Vallo a sapere in quanti erano, ieri mattina per le strade di Catania. Difficile stabilirlo, a meno che non li abbia contati uno per uno quel povero autista intrappolato per qualche ora all’incrocio in un torpedone ormai vuoto di passeggeri. Difficile e tutto sommato inutile. Perché – fossero stati solo i 25 mila della prudente stima proveniente dalla Questura – per ripensare a così tanta gente in piazza in questa città ci vuole uno sforzo di memoria che molti dei manifestanti di ieri, per ovvie ragioni d’età, non potrebbero mai fare. Anticipare di un giorno la discussione in Senato per tagliare le gambe allo sciopero è stata un’operazione di bassa cucina: ma è servita davvero a poco. Chiunque ieri abbia fatto due passi per Catania ha avuto modo di accorgersene.

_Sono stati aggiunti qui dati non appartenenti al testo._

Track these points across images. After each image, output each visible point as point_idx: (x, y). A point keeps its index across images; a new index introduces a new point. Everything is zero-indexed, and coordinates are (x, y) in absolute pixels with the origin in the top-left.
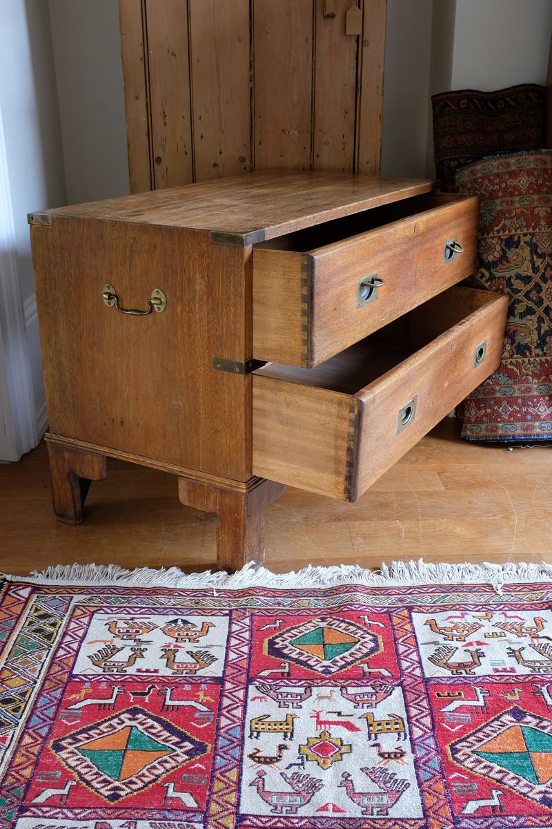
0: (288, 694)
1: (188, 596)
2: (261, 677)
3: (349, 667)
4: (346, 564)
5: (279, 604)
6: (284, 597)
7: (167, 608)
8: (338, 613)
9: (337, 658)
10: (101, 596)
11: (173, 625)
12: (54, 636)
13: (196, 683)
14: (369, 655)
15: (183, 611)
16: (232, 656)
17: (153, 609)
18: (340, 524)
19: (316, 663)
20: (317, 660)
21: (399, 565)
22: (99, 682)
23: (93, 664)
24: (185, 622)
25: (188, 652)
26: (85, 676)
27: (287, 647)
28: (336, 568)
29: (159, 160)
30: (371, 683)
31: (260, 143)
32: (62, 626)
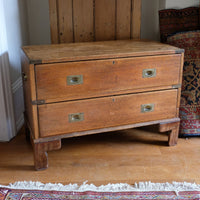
4: (122, 183)
6: (99, 195)
18: (122, 167)
21: (141, 183)
28: (118, 185)
29: (61, 34)
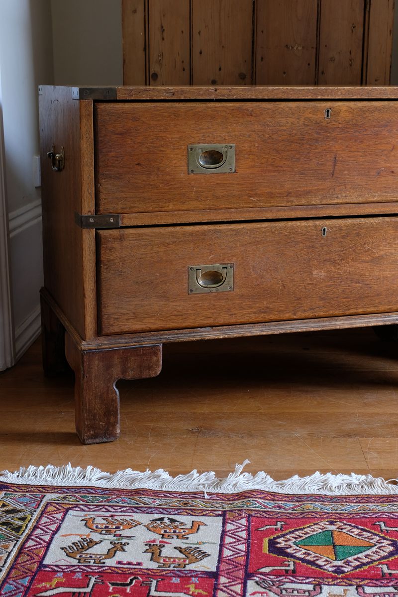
0: (293, 590)
1: (175, 497)
2: (262, 574)
3: (366, 568)
4: (357, 474)
5: (280, 507)
6: (286, 501)
7: (152, 508)
8: (349, 520)
9: (350, 559)
10: (77, 495)
11: (159, 522)
12: (23, 529)
13: (186, 578)
14: (388, 558)
15: (169, 511)
16: (227, 553)
17: (136, 508)
18: (350, 440)
19: (324, 563)
20: (326, 561)
22: (74, 572)
23: (67, 555)
24: (172, 520)
25: (175, 548)
26: (57, 566)
27: (291, 547)
28: (346, 477)
29: (155, 76)
30: (392, 583)
31: (262, 59)
32: (33, 520)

Erano in tanti per la strada e, se qualcuno pensa che fossero tutti lì per far vacanza, si può osservare che ieri, per saltare le lezioni, bastava e avanzava lo sciopero dei professori. Erano in tanti e non erano solo catanesi. Quanti erano quelli che avevano preso il treno da Giarre o da Acireale, e quelli arrivati in pullman da Caltagirone o da Ramacca? Questi ragazzi delle scuole di provincia hanno ieri sperimentato, sia pure per una sola volta e con il sorriso dei giorni di festa, un pezzetto della quotidiana fatica dell’insegnante medio. Si sono alzati la mattina presto, sono scivolati per più di un’ora su qualche ferrovia a binario unico o su qualche malandata strada provinciale, sono rimasti impegnati per tutta la mattinata a far qualcosa che considerano importante e sono poi ripartiti verso casa, ripassando per le stesse strade e per le stesse ferrovie. Proprio come fanno tantissimi dei loro professori – inutili capitoli di spesa per la Gelmini, fannulloni brunettiani per la vulgata corrente – che invecchiano così, nell’attesa di un altro giorno di pendolarismo, nella speranza di un altro anno di lavoro precario a chissà quanti chilometri da casa.
Sarà per questo senso di comune precarietà che studenti e professori ieri mattina, incontrandosi per caso al corteo, si salutavano come vecchi amici. Sarà perché queste due categorie, benché separate dall’anagrafe e dal registro, hanno comunque entrambe a che fare con il futuro, e sarà perché questo futuro mette paura molto più di un registro: fatto sta che in questi giorni – nelle scuole autogestite, cogestite o in ogni modo partecipi della protesta – ragazzi e professori si sono interrogati insieme con la stessa ansia, con la stessa precaria incertezza di chi non sa quali porte domani resteranno aperte. Anche per questo non era il caso, quando il corteo di studenti e di precari è arrivato a piazza Università, di chiudere il portone del Rettorato. Non c’era proprio bisogno di regalare un’altra metafora a un immaginario già intriso di timore. Non c’era bisogno davvero di rappresentare con tanta visiva efficacia, agli occhi di chi passava lì davanti, l’incerto domani che i tagli della Gelmini disegnano per i nostri Atenei. Una porta chiusa in faccia a quelli che oggi fanno vivere l’Università; e a quelli che, domani, dovrebbero avere il diritto di viverla.